Conjectural Histories bisa kita artikan sebagai perkiraan atau terkaan, menurut saya yang dimaksud oleh Quilty dengan “Conjectural Histories” di sini adalah historiografi yang kontennya tidak dianalisa secara mendalam sehingga berisi prasangka-prasangka subjektif bahkan tendensius terhadap objek yang dikaji. Ini bisa kita lihat pada tulisan Raffles dalam “History of Java” yang memandang masyarakat Jawa sebagai ras kedua dan masyarakat kolot. Kata Conjectural dalam tulisan Quilty ini juga bisa kita artikan sebagai prejudice, yaitu prasangka-prasangka yang ditabalkan berbeda dengan realitas sebenarnya atau bisa juga dimaknai sebagai membuat keputusan sebelum mengetahui fakta yang relevan mengenai objek tersebut (Wikipedia). Dalam tulisan ini, Quilty mengambil contoh 5 orang penulis Inggris yaitu; William Marsden (History of Sumatra, 1783), Michael Symes (Journal of an Embassy to the Kingdom of Ava, 1795), Thomas Stamford Raffles (History of Java, 1817), John Crawfurd (History of Indian Archipelago, 1820), John Anderson (Mission to the East Coast of Sumatra, 1826). 

Prasangka lazim dijadikan alat oleh orang-orang luar (penulis barat) dalam menulis tentang masyarakat dan wilayah pribumi. Pengetahuan dangkal tentang masyarakat pribumi serta kerangka berpikir yang berbeda membuat para penulis Barat tidak bisa menggambarkan masyarakat pribumi seutuhnya seperti realitas sebenarnya. Penafsiran dangkal dihasilkan atas dasar cara pandang dan latar belakang budaya luar dan dihasilkan dari komunikasi para penulis barat dengan pihak-pihak lain bukan dari sumbernya langsung, mengakibatkan interpretasi yang mungkin salah karena didasarkan atas fakta yang keliru atau tanpa dasar  fakta. Meskipun sama-sama menggunakan pisau prasangka, kita dapat membedakan karakter tulisan yang ditulis oleh orang Inggris dan Belanda dalam historiografi di Indonesia.

Perbedaan penulisan antara penulis Inggris dan Belanda dapat kita pada pada motivasi dan metodelogi yang digunakan.

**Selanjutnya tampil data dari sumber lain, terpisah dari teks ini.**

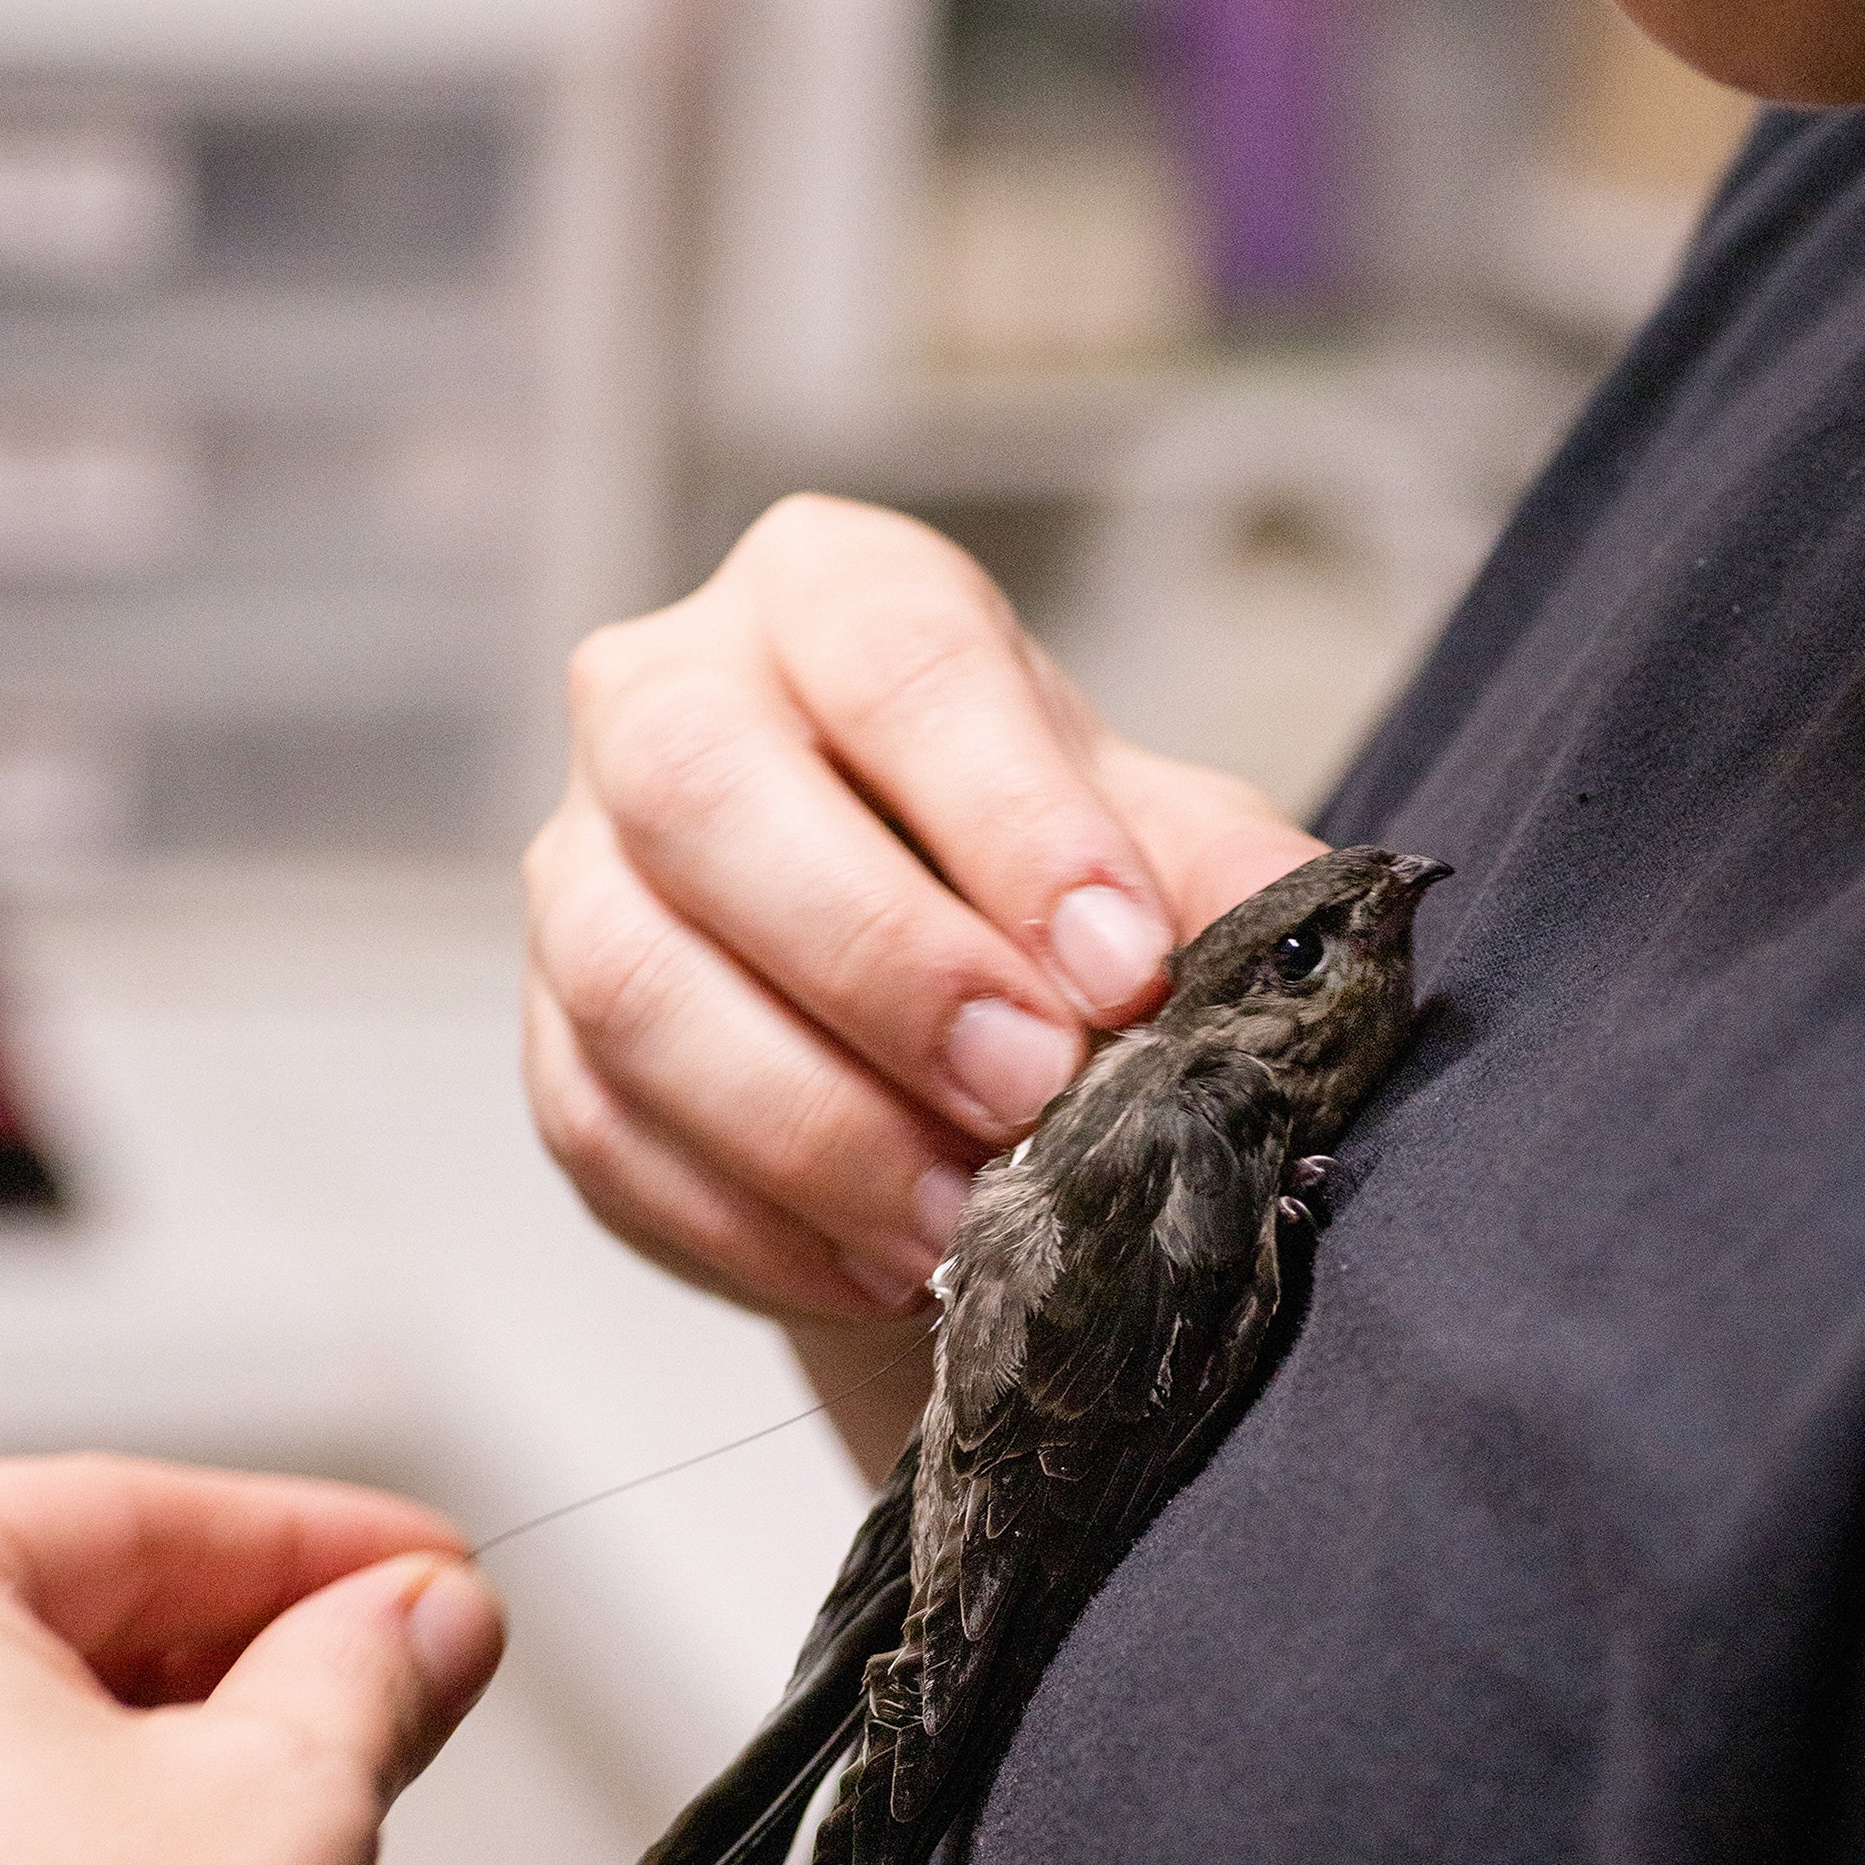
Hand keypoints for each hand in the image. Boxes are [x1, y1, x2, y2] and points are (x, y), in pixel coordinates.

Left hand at [0, 1455, 499, 1864]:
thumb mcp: (296, 1789)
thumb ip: (373, 1660)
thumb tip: (425, 1617)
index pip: (128, 1510)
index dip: (316, 1533)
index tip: (427, 1566)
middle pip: (60, 1614)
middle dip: (257, 1635)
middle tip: (405, 1659)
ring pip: (20, 1737)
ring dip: (186, 1733)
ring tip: (338, 1765)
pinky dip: (98, 1833)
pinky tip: (219, 1861)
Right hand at [523, 494, 1318, 1328]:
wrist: (936, 992)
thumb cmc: (1045, 879)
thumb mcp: (1155, 842)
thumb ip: (1225, 876)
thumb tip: (1314, 938)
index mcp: (831, 597)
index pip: (896, 658)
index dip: (1009, 815)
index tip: (1124, 965)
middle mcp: (664, 698)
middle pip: (704, 792)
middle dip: (881, 962)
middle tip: (1031, 1091)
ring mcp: (582, 871)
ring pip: (633, 982)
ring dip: (813, 1124)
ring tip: (964, 1222)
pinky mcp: (550, 1039)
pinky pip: (608, 1134)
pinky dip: (754, 1221)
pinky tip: (881, 1267)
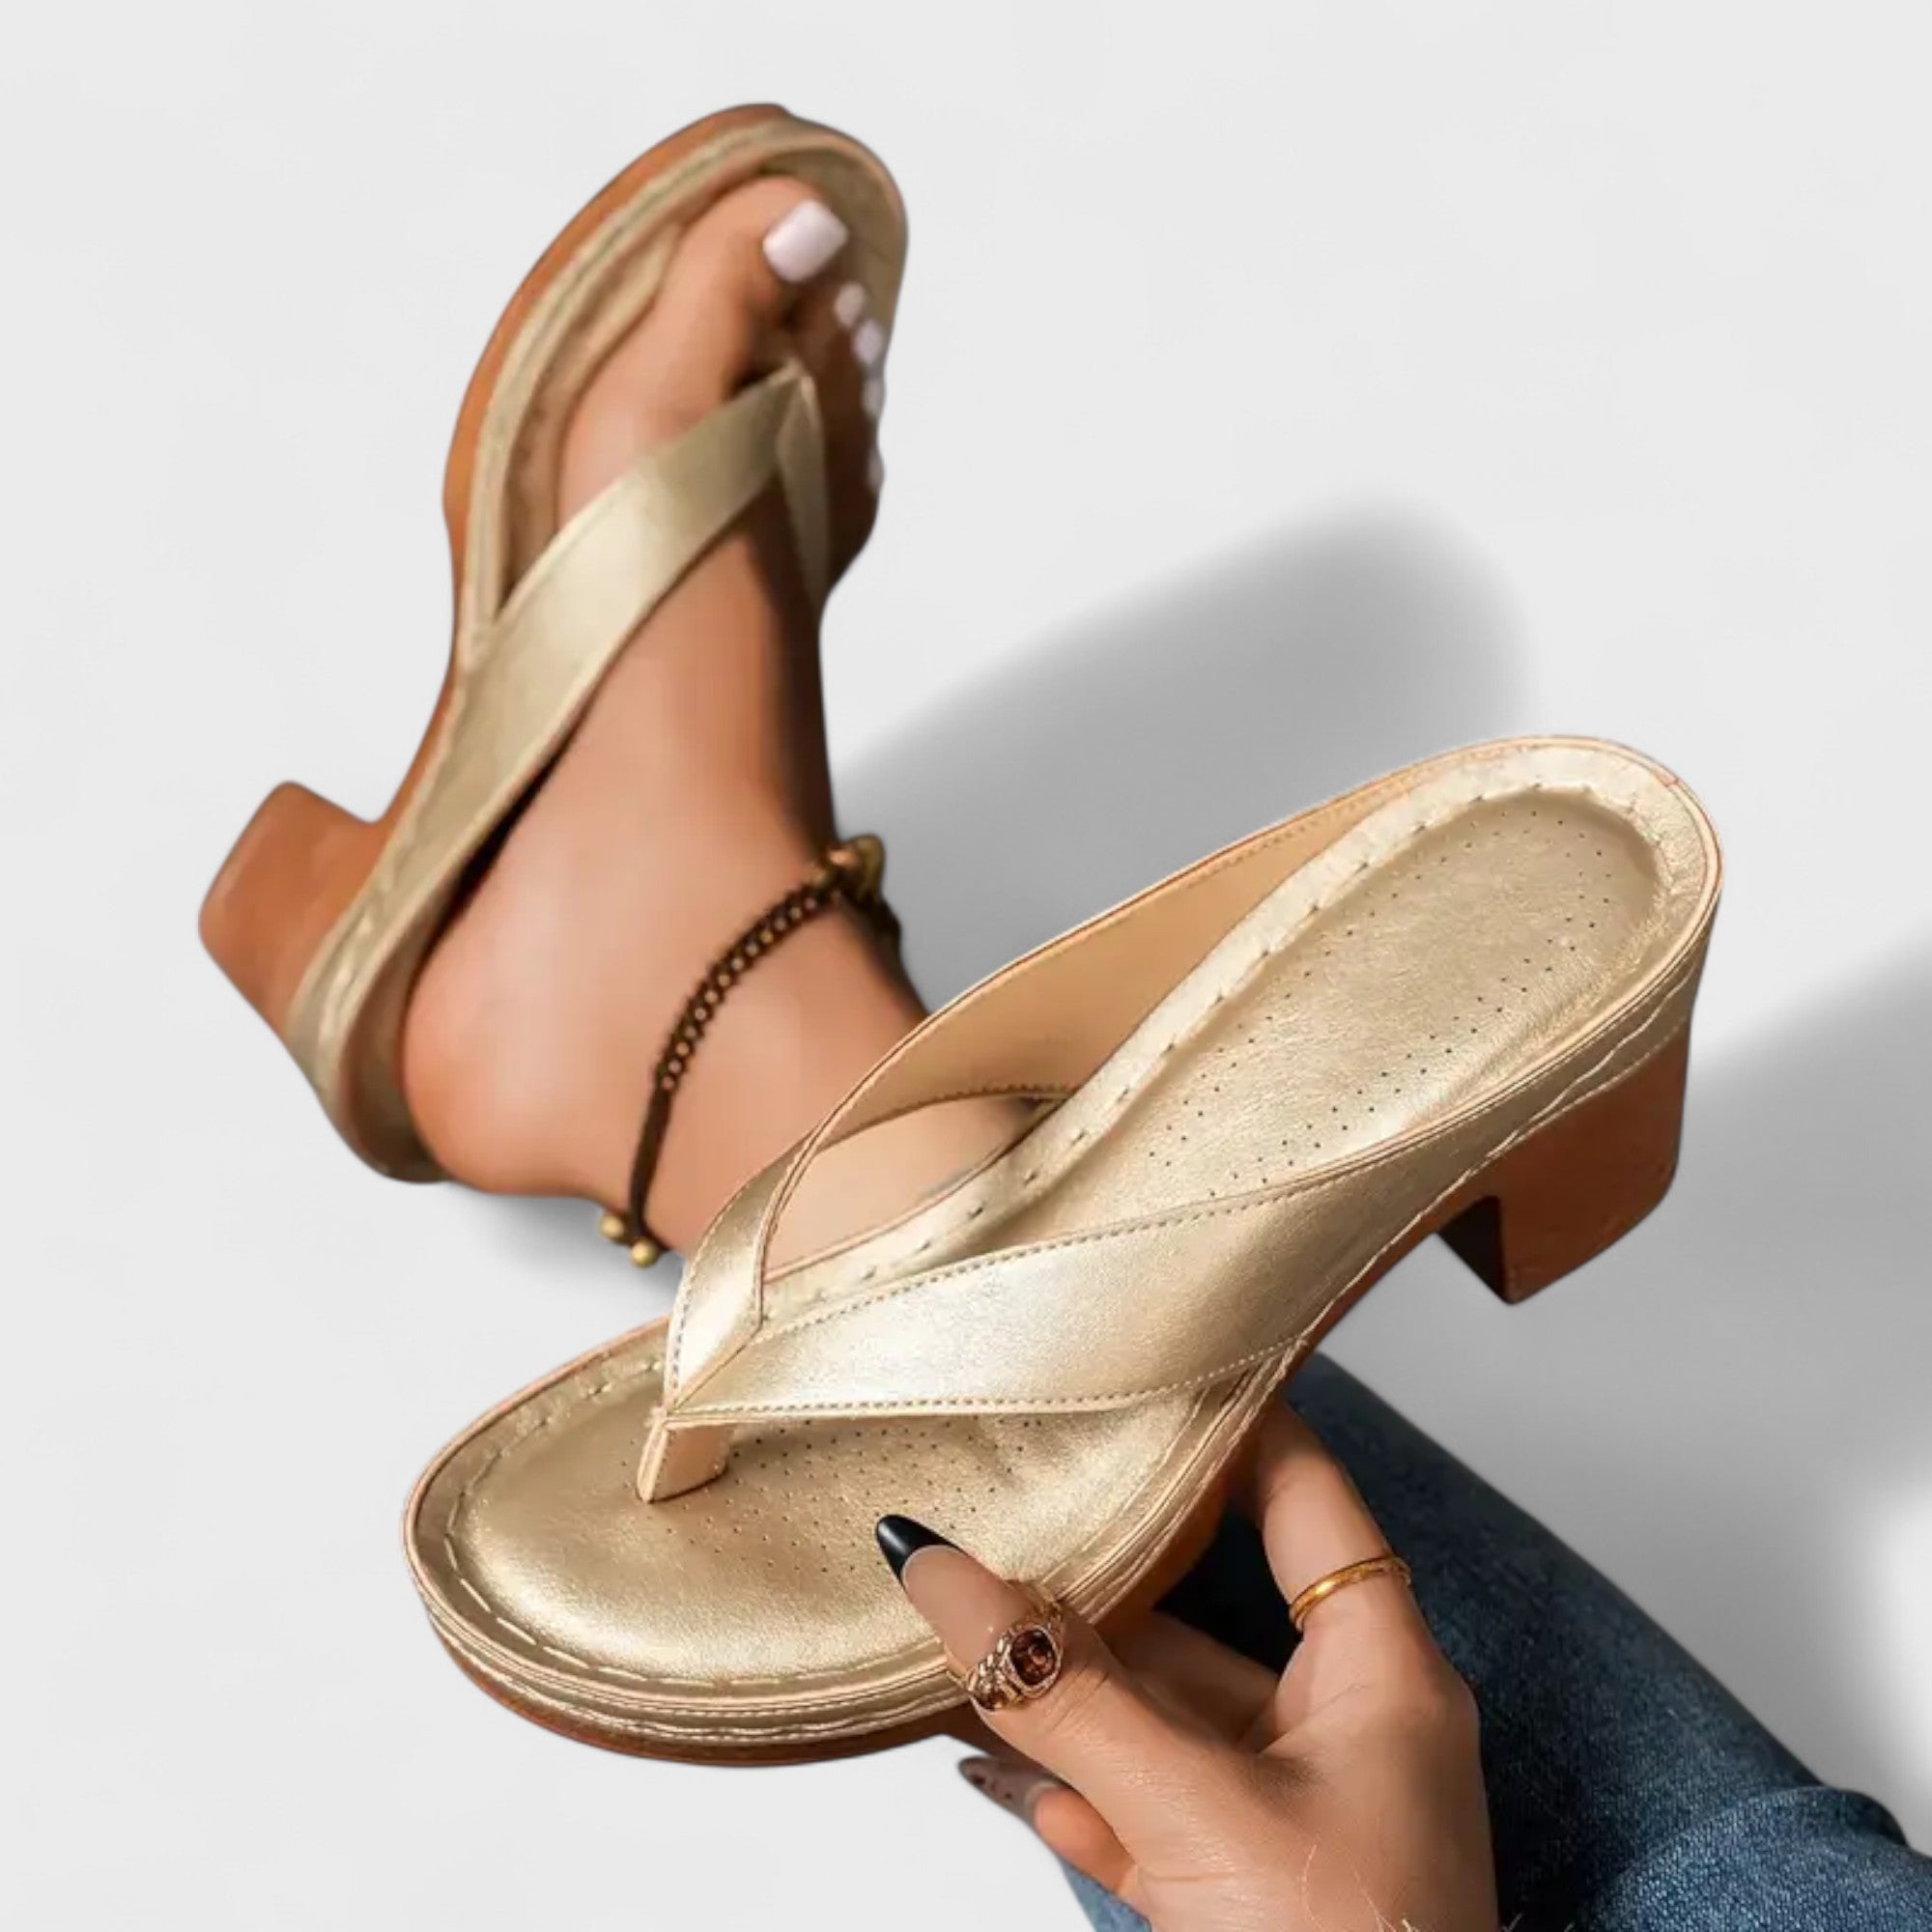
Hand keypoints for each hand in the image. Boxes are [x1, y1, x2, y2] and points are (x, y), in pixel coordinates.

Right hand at [877, 1405, 1496, 1931]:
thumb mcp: (1195, 1815)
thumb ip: (1062, 1694)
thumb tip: (940, 1573)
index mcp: (1382, 1676)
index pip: (1307, 1495)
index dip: (1233, 1418)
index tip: (1144, 1358)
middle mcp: (1339, 1731)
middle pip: (1204, 1607)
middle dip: (1098, 1564)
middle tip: (1005, 1490)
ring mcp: (1285, 1819)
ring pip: (1155, 1711)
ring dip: (1057, 1678)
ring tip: (956, 1614)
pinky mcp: (1233, 1894)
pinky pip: (1139, 1802)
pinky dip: (1064, 1774)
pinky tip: (977, 1749)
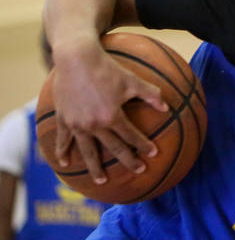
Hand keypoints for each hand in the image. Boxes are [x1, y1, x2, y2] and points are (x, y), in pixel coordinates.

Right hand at [51, 37, 162, 183]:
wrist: (76, 58)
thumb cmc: (107, 68)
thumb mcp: (132, 80)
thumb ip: (150, 94)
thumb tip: (167, 107)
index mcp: (112, 116)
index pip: (131, 136)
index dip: (144, 145)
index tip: (154, 154)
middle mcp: (94, 124)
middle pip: (113, 148)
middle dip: (128, 160)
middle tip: (139, 170)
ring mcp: (77, 124)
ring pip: (87, 151)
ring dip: (94, 167)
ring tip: (101, 181)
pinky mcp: (63, 119)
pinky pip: (62, 140)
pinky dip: (62, 152)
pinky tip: (64, 164)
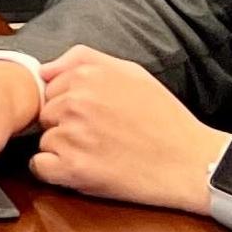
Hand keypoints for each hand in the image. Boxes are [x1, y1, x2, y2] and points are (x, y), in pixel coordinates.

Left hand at [29, 46, 231, 212]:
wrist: (192, 164)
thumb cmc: (164, 119)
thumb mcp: (131, 72)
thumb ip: (84, 60)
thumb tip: (43, 69)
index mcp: (86, 76)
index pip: (50, 89)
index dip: (71, 105)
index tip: (95, 116)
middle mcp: (74, 102)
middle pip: (45, 115)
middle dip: (66, 126)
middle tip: (102, 136)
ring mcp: (72, 135)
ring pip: (45, 141)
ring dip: (64, 150)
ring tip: (101, 153)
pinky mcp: (73, 168)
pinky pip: (40, 167)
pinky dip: (56, 172)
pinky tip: (85, 170)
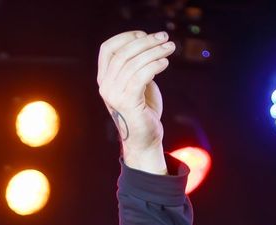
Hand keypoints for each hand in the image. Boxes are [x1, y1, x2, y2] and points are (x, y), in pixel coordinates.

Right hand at [96, 30, 175, 172]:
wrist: (145, 140)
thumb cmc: (144, 111)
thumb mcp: (138, 84)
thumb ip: (137, 67)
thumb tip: (149, 46)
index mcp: (104, 79)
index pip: (108, 49)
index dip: (126, 37)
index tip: (145, 34)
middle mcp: (105, 85)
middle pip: (123, 53)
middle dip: (146, 42)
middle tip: (165, 38)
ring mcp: (114, 94)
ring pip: (133, 63)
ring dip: (154, 52)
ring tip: (170, 48)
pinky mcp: (127, 102)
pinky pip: (140, 76)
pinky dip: (154, 66)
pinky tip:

Terhadap penulisan historiografi Indonesia, orang Belanda dan Inggris sama-sama melakukannya untuk melegitamasi kekuasaan mereka atas wilayah nusantara. Tulisan-tulisan tersebut dijadikan sebagai bahan laporan pada pemerintah kolonial, sebagai bahan evaluasi menentukan kebijakan pada daerah kolonial. Namun  penulis Inggris lebih dahulu menggunakan metode antropologis yang ilmiah dalam mengurai kehidupan masyarakat lokal. Penulisan tentang wilayah dan masyarakat lokal yang antropologis ini juga dimotivasi oleh sistem kolonialisme Inggris yang cenderung lebih memanusiakan rakyat jajahan dibandingkan dengan penjajah barat lainnya seperti Belanda. Untuk memanusiakan rakyat jajahan, maka diperlukan studi mendalam terhadap mereka, etnik maupun budayanya.

Meski memiliki keterbatasan dalam penyajian narasinya, para penulis Inggris tersebut harus diakui telah mampu menggambarkan kehidupan di nasantara secara konfrehensif dan tulisan-tulisan mereka ini kemudian menjadi pijakan bagi penulis lainnya dalam menguraikan kehidupan masyarakat di Nusantara ini. Kacamata kolonial yang tetap digunakan dalam penulisan tentang nusantara tidak membuat Inggris bisa disamakan dengan penulis-penulis Belanda lainnya.